- Opening Delimiter -

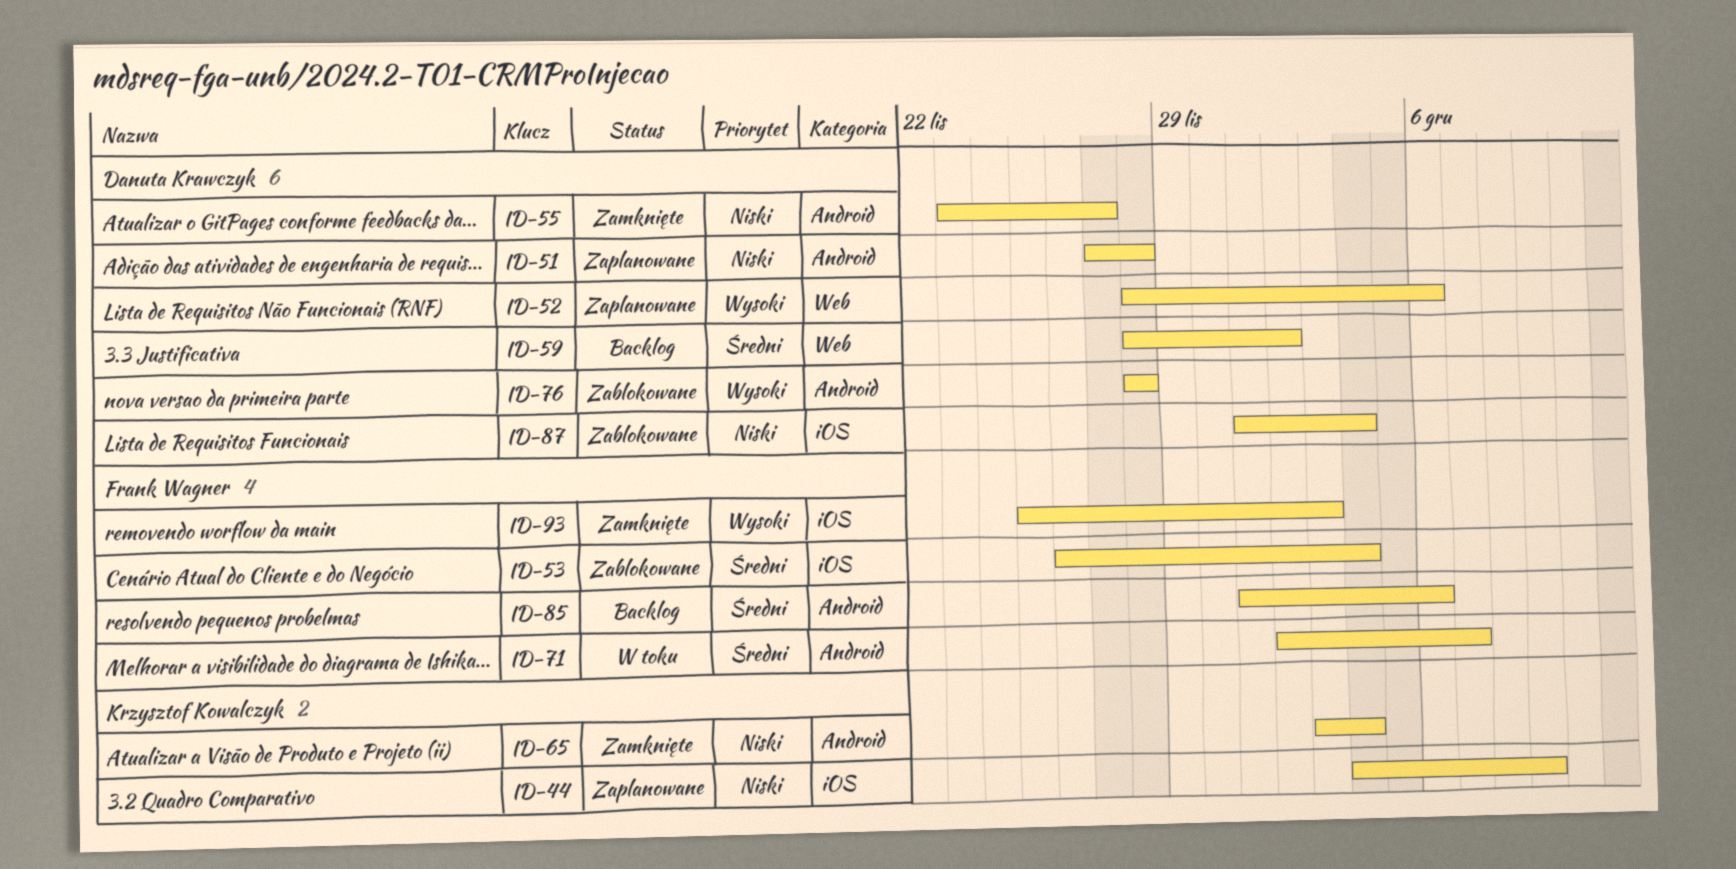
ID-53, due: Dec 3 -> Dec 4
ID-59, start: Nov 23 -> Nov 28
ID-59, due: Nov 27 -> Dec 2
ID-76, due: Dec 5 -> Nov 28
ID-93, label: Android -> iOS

- Closing Delimiter -

Assigned task | Exclude the pictures and reproduce every entry exactly.

Completed task |
ID-53, due: Dec 3 -> Dec 4
ID-59, start: Nov 23 -> Nov 28
ID-59, due: Nov 27 -> Dec 2
ID-76, due: Dec 5 -> Nov 28
ID-93, label: Android -> iOS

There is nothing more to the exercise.